The country will establish a National Centre for AI Research, which will build up the capabilities of businesses to help them make use of AI. This will include setting up national data and research cloud centres, reported BusinessWorld.

It is “something that we will need to embrace, if not we will get left behind,” Dr Franz de Leon from the Philippines’ Department of Science and Technology said. The nation will have to focus on closing the digital divide between urban and rural areas for AI to truly make a difference, he highlighted.

Currently, the Philippines has started research across sectors – including agriculture, manufacturing and healthcare, he added.

Lessons for implementing AI

Grand plans are now in place. Next up, how can Southeast Asia bring them to fruition?

Building up public trust is important in order to smooth out the adoption of any new tech, including AI, said Oliver Tian from Asia Pacific Assistive Robotics Association. But AI remains “taboo” for many today, he noted.

“It’s still that magical black box that we don’t understand what happens inside,” he added. Raising awareness through educating the public is key to increasing AI adoption.

It’s also crucial for firms to help staff understand AI better. DBS, named World’s Best Bank for the past three years, is allowing AI experimentations in its offices.

Last year, more than 3,000 DBS employees learned advanced machine learning skills on AWS DeepRacer, which teaches participants how to build an AI model through a simulated 3D car race.
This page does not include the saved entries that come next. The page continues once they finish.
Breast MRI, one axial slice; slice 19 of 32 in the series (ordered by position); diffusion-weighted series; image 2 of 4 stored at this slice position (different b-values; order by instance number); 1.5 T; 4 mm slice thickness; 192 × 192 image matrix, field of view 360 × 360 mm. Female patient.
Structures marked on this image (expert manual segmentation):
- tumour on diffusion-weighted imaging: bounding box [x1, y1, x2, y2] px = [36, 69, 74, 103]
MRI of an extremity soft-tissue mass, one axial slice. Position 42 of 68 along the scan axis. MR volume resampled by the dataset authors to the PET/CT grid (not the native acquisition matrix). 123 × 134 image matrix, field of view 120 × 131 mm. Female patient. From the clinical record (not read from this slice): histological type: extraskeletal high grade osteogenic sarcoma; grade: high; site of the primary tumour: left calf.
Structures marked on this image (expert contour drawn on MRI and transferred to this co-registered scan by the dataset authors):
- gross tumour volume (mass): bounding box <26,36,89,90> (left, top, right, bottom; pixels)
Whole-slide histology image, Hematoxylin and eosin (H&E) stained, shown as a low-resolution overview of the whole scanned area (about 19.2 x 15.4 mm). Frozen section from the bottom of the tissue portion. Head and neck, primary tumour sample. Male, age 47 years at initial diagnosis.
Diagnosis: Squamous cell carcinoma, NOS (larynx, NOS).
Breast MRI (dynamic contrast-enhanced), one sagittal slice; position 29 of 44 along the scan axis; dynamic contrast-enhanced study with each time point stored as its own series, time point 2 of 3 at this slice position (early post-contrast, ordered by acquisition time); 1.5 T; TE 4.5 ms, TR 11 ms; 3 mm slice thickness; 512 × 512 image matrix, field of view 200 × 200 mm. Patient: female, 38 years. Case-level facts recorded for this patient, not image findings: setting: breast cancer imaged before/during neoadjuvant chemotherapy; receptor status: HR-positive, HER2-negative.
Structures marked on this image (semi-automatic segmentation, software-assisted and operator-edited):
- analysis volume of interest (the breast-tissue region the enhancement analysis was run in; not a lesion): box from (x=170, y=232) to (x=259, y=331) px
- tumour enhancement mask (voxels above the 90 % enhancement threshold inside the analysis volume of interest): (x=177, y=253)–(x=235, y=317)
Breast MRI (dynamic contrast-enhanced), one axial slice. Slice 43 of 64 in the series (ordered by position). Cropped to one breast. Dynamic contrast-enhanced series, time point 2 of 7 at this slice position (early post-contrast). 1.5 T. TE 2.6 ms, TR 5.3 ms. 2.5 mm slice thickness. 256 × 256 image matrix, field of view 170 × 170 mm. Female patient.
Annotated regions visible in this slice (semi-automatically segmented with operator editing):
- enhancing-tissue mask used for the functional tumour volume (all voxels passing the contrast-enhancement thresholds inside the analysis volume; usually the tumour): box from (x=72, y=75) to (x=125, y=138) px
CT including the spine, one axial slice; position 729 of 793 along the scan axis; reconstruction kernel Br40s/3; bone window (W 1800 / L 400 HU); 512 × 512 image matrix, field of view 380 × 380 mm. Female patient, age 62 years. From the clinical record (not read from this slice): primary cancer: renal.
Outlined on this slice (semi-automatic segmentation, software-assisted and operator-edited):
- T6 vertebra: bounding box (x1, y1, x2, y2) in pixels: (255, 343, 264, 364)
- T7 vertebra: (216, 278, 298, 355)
The exercise highlighted how these skills are “not just confined to the data scientists and data engineers,” noted AWS’s Dr Leong. AWS is now working with DBS to explore training and certification, he shared.

Solutions need to be “locally sensitive” as well, de Leon added. AI tools that may find success in one context may not necessarily translate well to another, he explained.

Fighting data bias and threats

As AI becomes more integrated with more aspects of our lives, governments need to be wary of the risks associated with this tech, de Leon said. These risks may include malicious interference with data inputs or data poisoning, he added.

This introduces a “question of balancing” between maximising commercial gains and protecting the interests of citizens, he explained. Governments will need to implement relevant policies that can defend their citizens against these ever-present threats.

From improving safety to advancing healthcare, AI is set to do great things. As Asia gears up for the coming AI revolution, it will need to pay attention to its digital divides, making algorithms transparent and data bias.